**INSTRUCTIONS TO FOLLOW**: Select every line in the rows below that contains the string "camera", and copy those lines out. Matches must have the same capitalization.

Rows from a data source
____________________
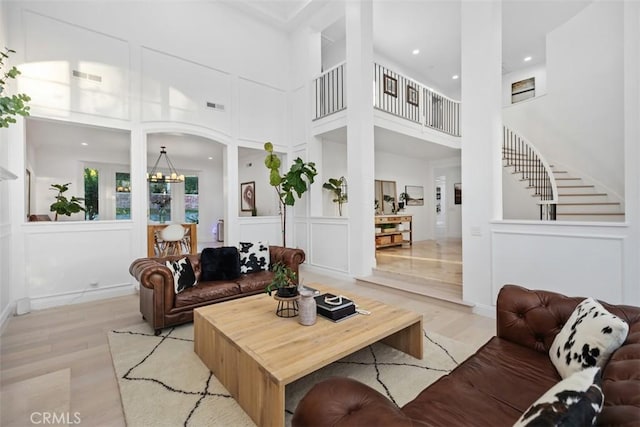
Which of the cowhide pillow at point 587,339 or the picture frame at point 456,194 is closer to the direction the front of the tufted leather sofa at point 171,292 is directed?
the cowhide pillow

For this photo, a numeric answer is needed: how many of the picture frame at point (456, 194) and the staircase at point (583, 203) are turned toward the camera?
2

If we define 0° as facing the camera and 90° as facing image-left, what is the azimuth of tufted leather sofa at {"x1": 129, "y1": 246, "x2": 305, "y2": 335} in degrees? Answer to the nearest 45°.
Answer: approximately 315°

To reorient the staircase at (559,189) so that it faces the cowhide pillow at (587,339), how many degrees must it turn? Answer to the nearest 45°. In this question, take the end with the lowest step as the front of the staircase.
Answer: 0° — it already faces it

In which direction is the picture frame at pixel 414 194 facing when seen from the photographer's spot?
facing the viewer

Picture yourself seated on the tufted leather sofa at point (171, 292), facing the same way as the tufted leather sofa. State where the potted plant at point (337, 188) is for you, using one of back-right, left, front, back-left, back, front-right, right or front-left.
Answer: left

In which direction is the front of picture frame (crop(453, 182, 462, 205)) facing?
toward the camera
____________________
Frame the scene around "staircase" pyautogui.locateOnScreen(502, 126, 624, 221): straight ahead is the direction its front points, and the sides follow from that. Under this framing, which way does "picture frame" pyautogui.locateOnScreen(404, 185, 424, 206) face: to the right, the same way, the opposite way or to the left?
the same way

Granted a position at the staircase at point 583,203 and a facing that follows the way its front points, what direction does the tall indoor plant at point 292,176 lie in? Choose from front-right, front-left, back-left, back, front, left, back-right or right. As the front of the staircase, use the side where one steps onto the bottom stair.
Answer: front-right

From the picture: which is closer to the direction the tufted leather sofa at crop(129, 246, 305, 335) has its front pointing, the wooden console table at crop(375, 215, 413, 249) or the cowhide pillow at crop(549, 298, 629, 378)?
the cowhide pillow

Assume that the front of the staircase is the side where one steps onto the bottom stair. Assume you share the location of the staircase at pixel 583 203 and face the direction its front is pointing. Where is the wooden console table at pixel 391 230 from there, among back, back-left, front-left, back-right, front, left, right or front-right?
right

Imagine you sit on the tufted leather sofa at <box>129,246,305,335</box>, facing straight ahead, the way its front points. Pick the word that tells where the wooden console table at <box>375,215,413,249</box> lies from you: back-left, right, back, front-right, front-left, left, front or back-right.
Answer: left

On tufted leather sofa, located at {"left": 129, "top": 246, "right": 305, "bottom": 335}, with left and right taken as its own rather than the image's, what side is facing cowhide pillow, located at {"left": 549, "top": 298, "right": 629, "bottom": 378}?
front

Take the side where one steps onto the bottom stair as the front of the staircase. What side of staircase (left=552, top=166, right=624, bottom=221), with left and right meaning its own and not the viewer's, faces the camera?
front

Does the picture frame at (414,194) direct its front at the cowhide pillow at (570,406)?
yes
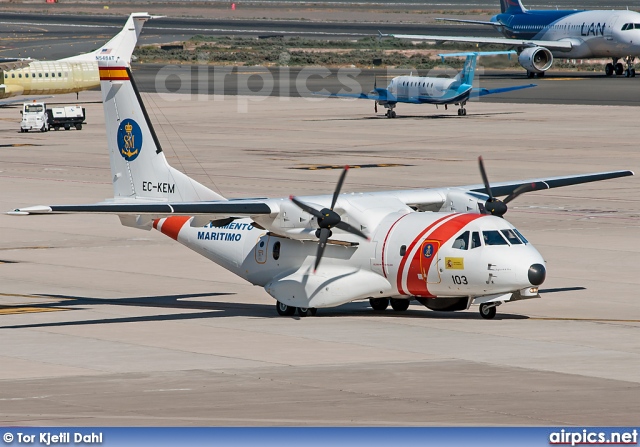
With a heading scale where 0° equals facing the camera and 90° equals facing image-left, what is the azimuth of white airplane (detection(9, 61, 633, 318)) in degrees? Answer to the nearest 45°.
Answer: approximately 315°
____________________
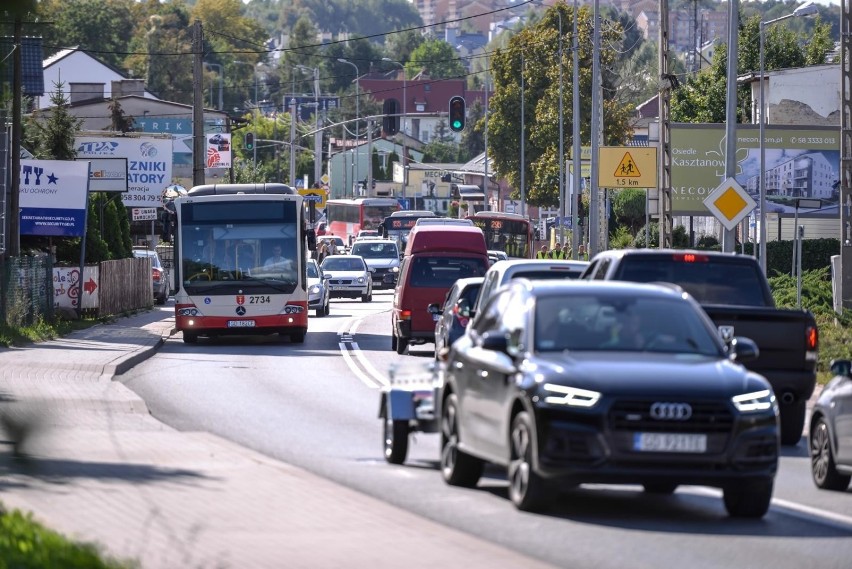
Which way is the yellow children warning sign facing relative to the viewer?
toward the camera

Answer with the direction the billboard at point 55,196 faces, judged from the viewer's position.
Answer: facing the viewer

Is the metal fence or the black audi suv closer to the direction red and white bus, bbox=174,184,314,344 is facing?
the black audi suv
____________________
**RESULT**:
For this photo, a numeric answer is needed: how many of the picture frame at point (456, 194) and the staircase at point (583, 203) are turned toward the camera?
If we define 0° as facing the camera and 90° as facing image-left, what is the azimuth of tufted leather sofa at {"x1": 129, "y1": 246, "x2": 305, "y2": 335} in degrees? Answer to the nearest 45°.
toward the camera
Take the side where one steps onto the bottom stair as the front of the staircase. What side of staircase (left=552, top=166, right=624, bottom=221), with left and right meaning its own and not the viewer's, faces the camera?
With a heading scale where 0° equals facing the camera and 90° equals facing image-left, what is the azimuth of white airplane (detection(9, 61, 633, 318)) in degrees? Answer to the nearest 45°.
toward the camera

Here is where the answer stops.